** Selected passage follows **
Is it possible to get water, sanitation and hygiene (WASH) to everyone, everywhere within a generation? Yes, but not without urgent government action on three key issues. Ommera Ahmed, Advocacy Coordinator at WaterAid UK, shares highlights from our new brief on how to reach Sustainable Development Goal 6.

Governments are not doing anywhere near enough, anywhere near fast enough, to make clean water, decent sanitation and good hygiene (WASH) normal for everyone, everywhere by 2030.

Despite progress around the world to increase access to these basic needs, 844 million people still don’t have access to clean water and decent toilets. This crisis is a flagrant denial of people’s human rights to water and sanitation. It’s costing lives, and preventing families, communities and countries from reaching their full potential.

Chart showing projected global access to water and sanitation at current rates of progress. We will only reach 100% access to both in 2102.

UN member governments have committed to ending extreme poverty by 2030, and to that end promised to meet the 17 Sustainable Development Goals (SDGs). Setting Goal 6 – to ensure everyone has sustainably managed safe water and sanitation – was a great start. Now, governments must act urgently if they are to achieve it.

Some are cynical about what the SDGs can realistically achieve; the targets are more ambitious than those of the Millennium Development Goals. But we know that change is possible – government actions can transform lives, communities and countries.
** End of Selected passage **
▸ **Tasks and exercises**
**a.** According to the WASH passage, how many people still lack access to clean water and decent toilets?
**b.** Name the three things that the abbreviation WASH stands for in the WASH passage.
**c.** Please copy the stretch of the WASH passage from "UN member governments" through "to achieve it." word for word.
The lines after this have nothing to do with the WASH passage.
** Data provided follows **
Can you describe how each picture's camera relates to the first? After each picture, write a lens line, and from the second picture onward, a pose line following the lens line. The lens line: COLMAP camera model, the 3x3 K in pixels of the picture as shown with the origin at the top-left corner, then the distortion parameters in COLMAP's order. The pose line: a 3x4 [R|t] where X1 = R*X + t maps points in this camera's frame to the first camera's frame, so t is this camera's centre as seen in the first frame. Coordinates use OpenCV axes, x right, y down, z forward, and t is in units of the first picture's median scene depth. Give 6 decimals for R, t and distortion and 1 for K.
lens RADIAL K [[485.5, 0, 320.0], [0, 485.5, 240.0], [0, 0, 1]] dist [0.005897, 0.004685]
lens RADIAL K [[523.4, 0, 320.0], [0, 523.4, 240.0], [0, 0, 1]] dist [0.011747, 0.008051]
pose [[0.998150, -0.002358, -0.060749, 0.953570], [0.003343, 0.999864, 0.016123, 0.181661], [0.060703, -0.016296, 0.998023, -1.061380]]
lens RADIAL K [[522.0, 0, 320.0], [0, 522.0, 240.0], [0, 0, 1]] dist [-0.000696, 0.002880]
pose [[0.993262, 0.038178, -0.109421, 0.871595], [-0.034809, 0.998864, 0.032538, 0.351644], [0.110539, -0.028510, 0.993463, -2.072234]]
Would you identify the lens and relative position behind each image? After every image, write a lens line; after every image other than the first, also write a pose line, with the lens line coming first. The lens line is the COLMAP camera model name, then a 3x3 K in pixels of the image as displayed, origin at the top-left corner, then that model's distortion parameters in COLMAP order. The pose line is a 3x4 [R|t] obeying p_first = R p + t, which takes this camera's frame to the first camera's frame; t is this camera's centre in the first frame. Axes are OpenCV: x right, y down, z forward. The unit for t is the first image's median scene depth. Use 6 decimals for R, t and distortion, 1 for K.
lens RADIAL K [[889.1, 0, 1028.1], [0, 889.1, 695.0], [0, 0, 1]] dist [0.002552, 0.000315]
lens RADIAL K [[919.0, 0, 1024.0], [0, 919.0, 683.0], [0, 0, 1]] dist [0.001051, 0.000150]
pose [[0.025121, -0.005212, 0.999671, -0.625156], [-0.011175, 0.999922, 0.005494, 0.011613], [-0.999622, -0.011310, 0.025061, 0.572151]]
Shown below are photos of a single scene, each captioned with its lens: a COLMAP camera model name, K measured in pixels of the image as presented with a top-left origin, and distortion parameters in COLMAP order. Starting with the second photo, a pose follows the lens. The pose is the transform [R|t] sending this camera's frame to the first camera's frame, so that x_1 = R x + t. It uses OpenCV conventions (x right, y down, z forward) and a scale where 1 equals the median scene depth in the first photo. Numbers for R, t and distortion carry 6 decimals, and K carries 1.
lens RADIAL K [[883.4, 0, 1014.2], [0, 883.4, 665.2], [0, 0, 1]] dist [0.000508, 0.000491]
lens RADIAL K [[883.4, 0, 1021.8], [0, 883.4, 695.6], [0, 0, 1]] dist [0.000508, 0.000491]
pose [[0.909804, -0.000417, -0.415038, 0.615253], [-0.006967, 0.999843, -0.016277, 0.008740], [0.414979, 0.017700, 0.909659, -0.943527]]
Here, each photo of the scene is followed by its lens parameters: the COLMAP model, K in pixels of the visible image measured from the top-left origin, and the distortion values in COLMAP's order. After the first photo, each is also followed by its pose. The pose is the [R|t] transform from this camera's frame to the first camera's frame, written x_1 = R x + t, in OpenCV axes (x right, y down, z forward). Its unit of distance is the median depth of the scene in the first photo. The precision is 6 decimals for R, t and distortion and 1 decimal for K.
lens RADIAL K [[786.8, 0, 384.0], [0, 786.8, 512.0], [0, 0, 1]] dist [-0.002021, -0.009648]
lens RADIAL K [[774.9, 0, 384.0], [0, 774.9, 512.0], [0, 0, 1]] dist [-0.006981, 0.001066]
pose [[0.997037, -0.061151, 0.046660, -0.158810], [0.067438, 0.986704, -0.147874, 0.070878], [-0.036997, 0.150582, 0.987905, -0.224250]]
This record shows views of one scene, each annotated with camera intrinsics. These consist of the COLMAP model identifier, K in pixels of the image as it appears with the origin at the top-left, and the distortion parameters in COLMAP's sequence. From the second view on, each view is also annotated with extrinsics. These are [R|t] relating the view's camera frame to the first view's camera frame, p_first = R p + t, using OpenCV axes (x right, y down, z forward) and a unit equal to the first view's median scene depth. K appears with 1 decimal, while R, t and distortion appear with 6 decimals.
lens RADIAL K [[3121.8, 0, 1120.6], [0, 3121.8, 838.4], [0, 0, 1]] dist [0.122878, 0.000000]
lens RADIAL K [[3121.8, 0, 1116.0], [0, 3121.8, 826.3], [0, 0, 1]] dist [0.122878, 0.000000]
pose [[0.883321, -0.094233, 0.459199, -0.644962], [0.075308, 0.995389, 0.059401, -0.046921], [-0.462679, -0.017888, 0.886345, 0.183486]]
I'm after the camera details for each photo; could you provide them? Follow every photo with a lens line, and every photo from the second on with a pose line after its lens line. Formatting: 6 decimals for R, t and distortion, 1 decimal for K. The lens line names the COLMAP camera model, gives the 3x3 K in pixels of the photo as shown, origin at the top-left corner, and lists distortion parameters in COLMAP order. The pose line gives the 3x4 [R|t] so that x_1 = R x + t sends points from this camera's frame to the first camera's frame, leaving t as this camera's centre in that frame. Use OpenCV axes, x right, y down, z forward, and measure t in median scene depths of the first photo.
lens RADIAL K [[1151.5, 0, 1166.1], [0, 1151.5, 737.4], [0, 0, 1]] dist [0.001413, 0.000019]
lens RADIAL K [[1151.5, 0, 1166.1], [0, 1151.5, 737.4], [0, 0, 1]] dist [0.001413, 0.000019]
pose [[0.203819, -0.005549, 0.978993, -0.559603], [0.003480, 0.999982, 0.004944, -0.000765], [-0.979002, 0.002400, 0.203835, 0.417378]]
** End of Data provided **
▸ **Per-task answers**
**a.** 844 million people.

**b.** Water, sanitation, hygiene

**c.**
UN member governments have committed to ending extreme poverty by 2030, and to that end promised to meet the 17 Sustainable Development Goals (SDGs). Setting Goal 6 – to ensure everyone has sustainably managed safe water and sanitation – was a great start. Now, governments must act urgently if they are to achieve it.